15 Great Movies With The Director Playing a Leading Role

In the history of cinema there are many films in which directors take on leading roles themselves, grabbing more attention, and one could claim authorship, through their simultaneous work in front of and behind the camera.

For popular movie culture a slew of names are often mentioned when considering what filmmakers balanced these such jobs best, yet often times notable cinema geniuses are forgotten with their work. So, this is a list concerned with which filmmakers were vital in acting within their own visions, with which films are really the best that involve such performances.

 

15. The Decameron by Pier Paolo Pasolini

the decameron

The first of Pasolini’s Trilogy of Life is this cynical comedy of vignettes rolling into each other, adapted from the text The Decameron and shrunken from the original 100 stories. Many such tales that occur in the film often involve people scamming one another for pleasure or profit.

Unlike other films on this list, Pasolini does not garner much time on screen, yet, his role in the film is absolutely vital to tying together the various tales. He plays Allievo di Giotto, a painter that must complete a fresco. In this pursuit the painter ultimately sheds light on the goals of an artist, there work.

 

14. A Man There Was by Victor Sjostrom

A Man There Was by Victor Sjostrom

The oldest film on the list, released in 1917, is also the shortest at 48 minutes in length. Coming from Ingmar Bergman’s idol Victor Sjostrom is this powerhouse vision of separation and the pain that comes with it.

Sjostrom plays Terje Vigen, a man that must leave his wife and daughter to find food to support them. He rows across the sea only to be captured by the British on his journey back towards his family. Few films exist that match the beauty of this tale, few excite such strong emotions. Full of gorgeous visuals, and an aching score, a masterpiece.

 

13. F for Fake by Orson Welles

This great work from Orson Welles stars the magician himself, playing himself. It is of course another matter of whether or not to describe his “role” as such, since he narrates what starts off as a tale of art forgers and their world, into something more introspective, involving Welles’ own life as a liar. The film is about liars, so Welles must include himself in this dialogue.

Also involved in the dialogue of lies and truths is the very nature of the film being a work of fiction itself, implicating itself as a liar. Lines between fact and fiction could not be blurred more than in this work.

 

12. The Holy Mountain by Alejandro Jodorowsky

The Holy Mountain

A surrealist vision unlike anything else in movies, ambitious in its total breakdown of humanity as a species, Jodorowsky plays the Alchemist.

The Alchemist sits in a tower and awaits the Thief to journey to him, in order to teach the Thief how to transcend human existence and become immortal. Set in a totally absurd world, impossible to predict, a work that cannot be contained.

 

11. Je Tu Il Elle by Chantal Akerman

A film that includes Chantal Akerman as the central character, playing a woman disconnected. The movie opens up with Akerman naked in a room, using a blanket for warmth, eating sugar alone.

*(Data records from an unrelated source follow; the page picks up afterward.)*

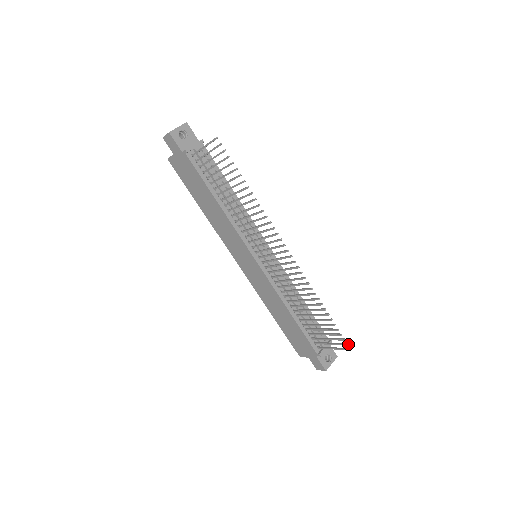
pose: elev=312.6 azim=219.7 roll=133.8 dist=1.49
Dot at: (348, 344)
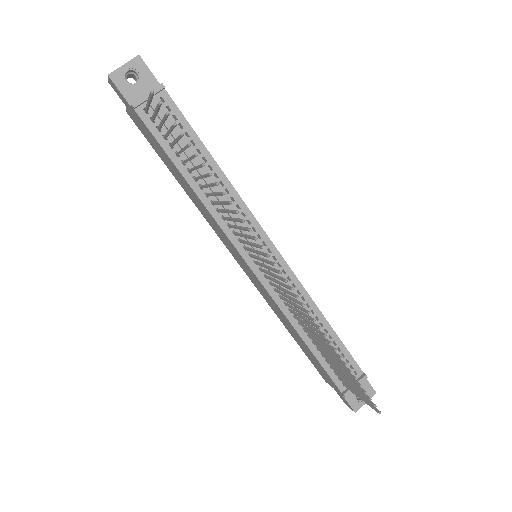
Dot at: (376, 406)
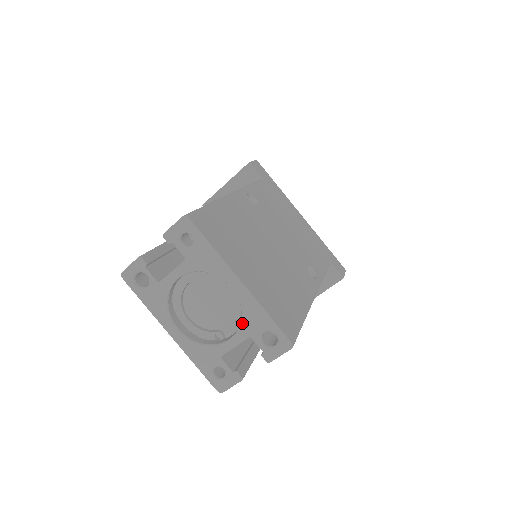
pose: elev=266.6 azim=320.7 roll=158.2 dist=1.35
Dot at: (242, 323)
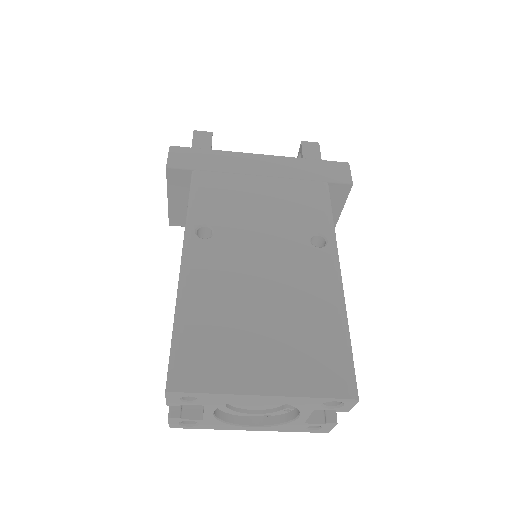
Dot at: (298, 408)
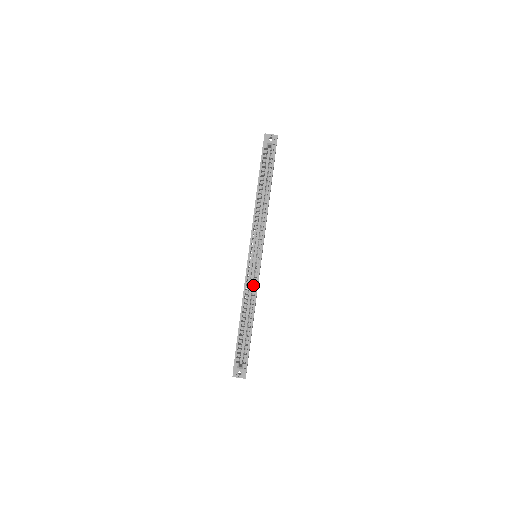
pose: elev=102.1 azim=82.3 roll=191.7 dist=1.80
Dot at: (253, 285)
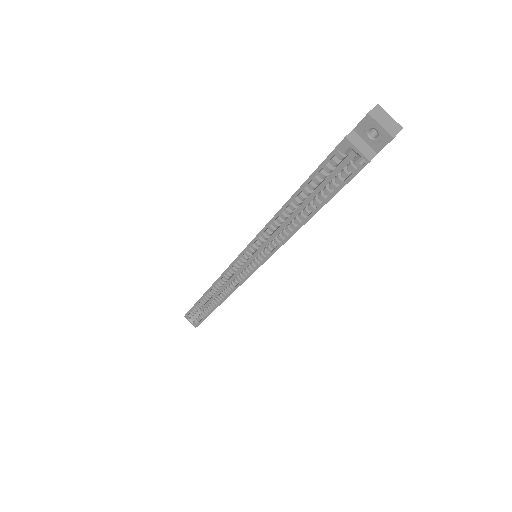
Dot at: occluded
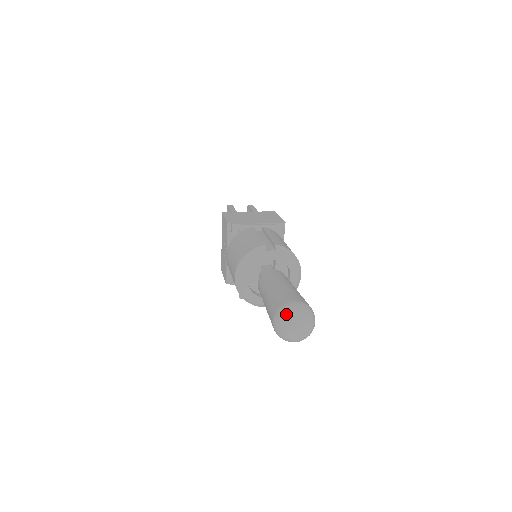
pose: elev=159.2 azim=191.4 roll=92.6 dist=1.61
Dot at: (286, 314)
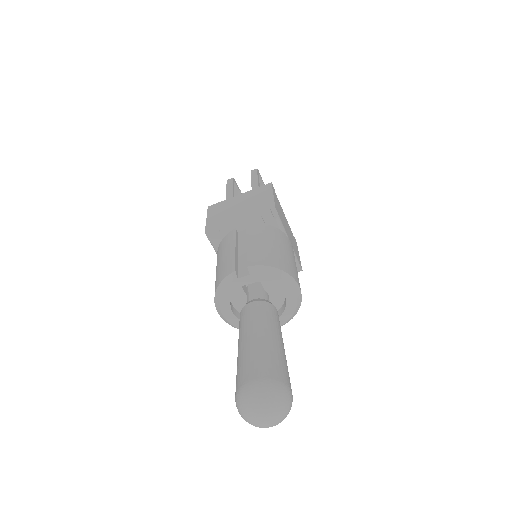
Dot at: (242, 404)
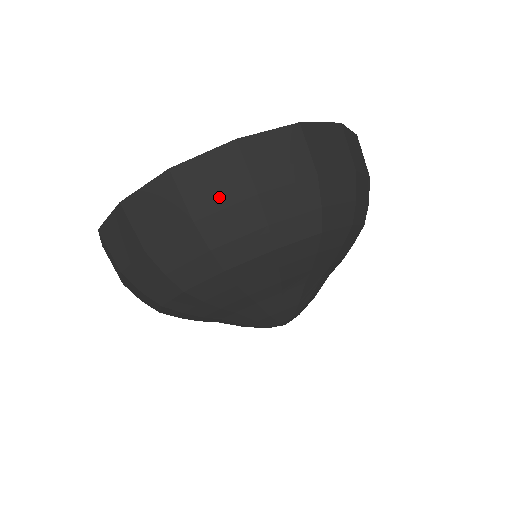
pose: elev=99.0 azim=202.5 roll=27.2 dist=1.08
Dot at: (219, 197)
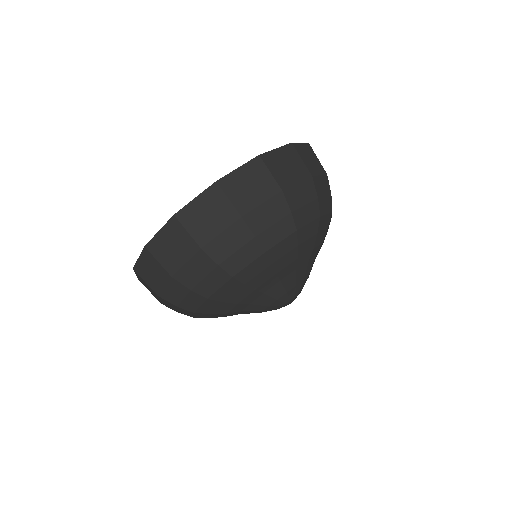
Dot at: (158, 281)
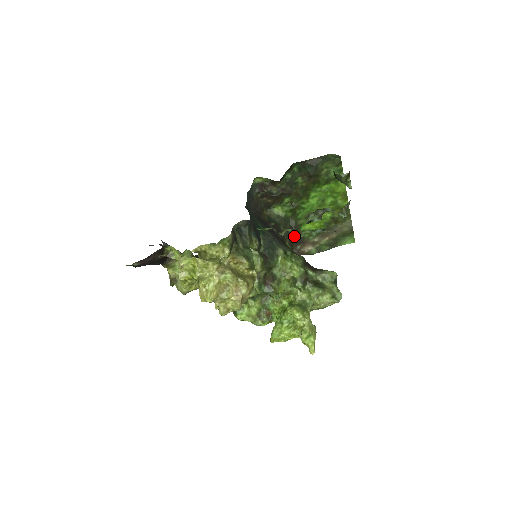
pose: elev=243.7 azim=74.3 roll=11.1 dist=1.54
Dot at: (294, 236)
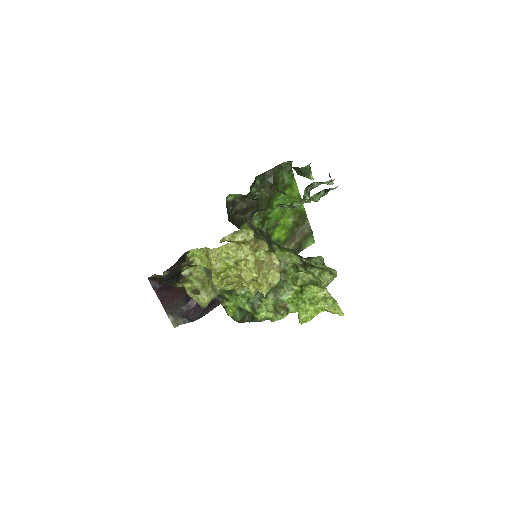
Dot at: occluded
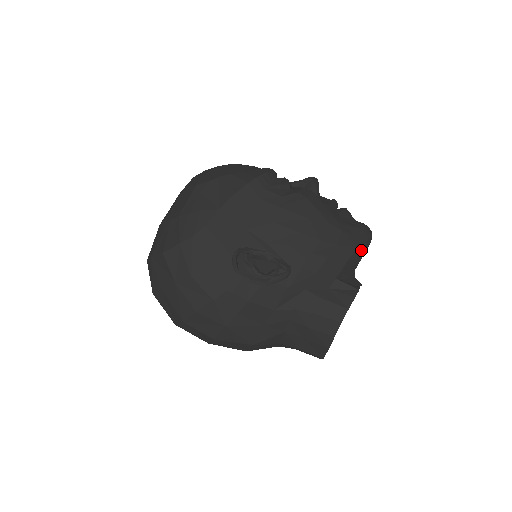
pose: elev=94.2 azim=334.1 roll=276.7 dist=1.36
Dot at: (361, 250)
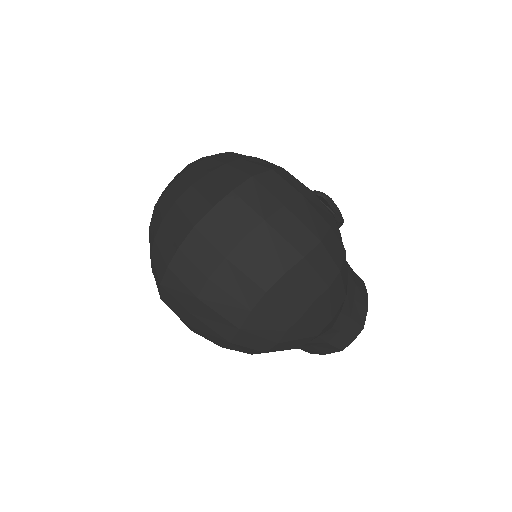
Dot at: occluded
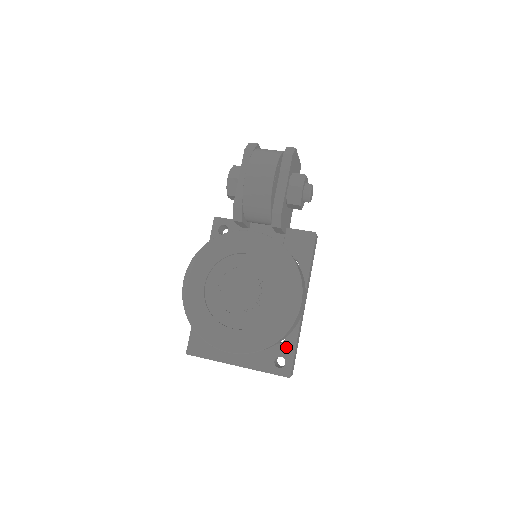
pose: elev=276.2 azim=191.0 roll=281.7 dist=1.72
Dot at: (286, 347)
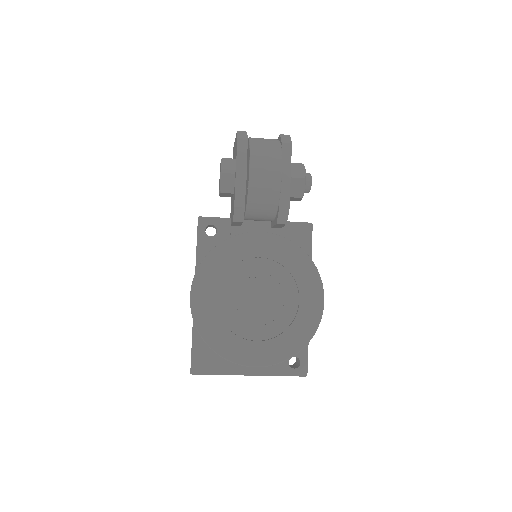
Dot at: occluded
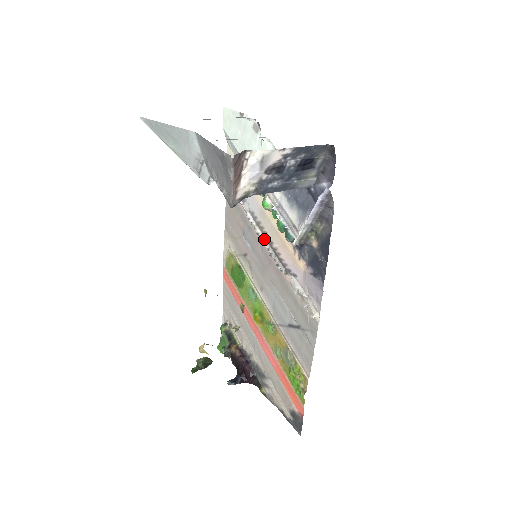
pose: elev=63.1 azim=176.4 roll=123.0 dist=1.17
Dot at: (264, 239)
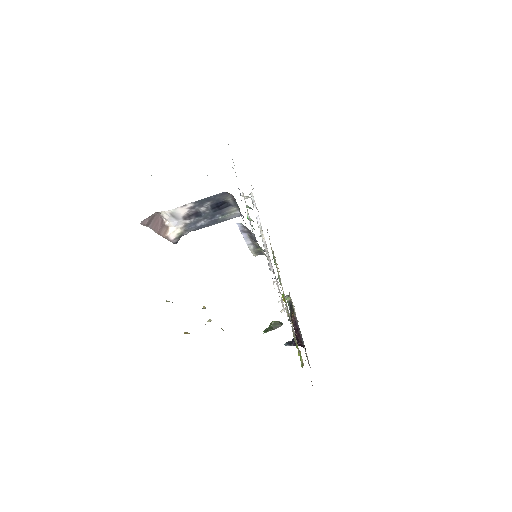
Dot at: (264, 241)
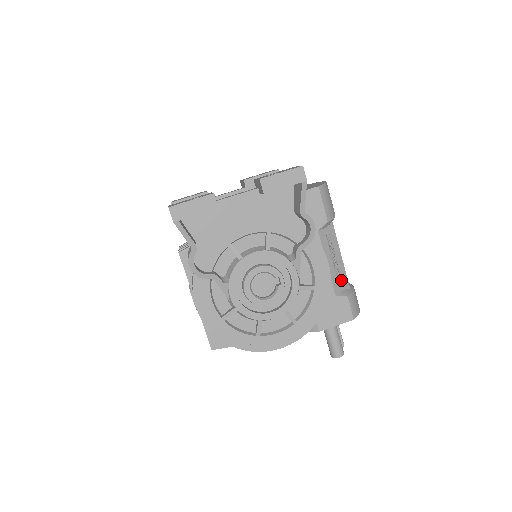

Transitioning from this opening Akerman meets a man, a woman, in this contemplation on sexuality. Bare and simple, one of Akerman’s great and most distinct works.

 

10. A nos amours by Maurice Pialat

A nos amours by Maurice Pialat

Featuring the 16 year old Sandrine Bonnaire in a breakout performance as Suzanne, Pialat delivered one of the best coming-of-age tales in movie history. Suzanne of course is the lead character, driving a film about her evolution from a sexually emerging girl into a woman, having one boyfriend and then another.

Her relationship with all the men of her life proves to be the central concern of Pialat’s work, with Pialat himself playing her father, portraying a universal and strained relationship on film. Aching with beauty, Pialat and Bonnaire star in some of the most insightful scenes regarding the relationship between fathers and daughters.

 

9. Under the Sun of Satan by Maurice Pialat

Under the Sun of Satan by Maurice Pialat

Also starring Bonnaire, in a film approaching the subject of sin and a priest that shoulders the entirety of its weight, played by Gerard Depardieu, Pialat created a work of unparalleled philosophical density.

Pialat plays a priest in this film, advising Depardieu in his attempts to understand the complexities of sin, of how to dispel its compulsion. A complex masterpiece that demands multiple viewings to be understood fully.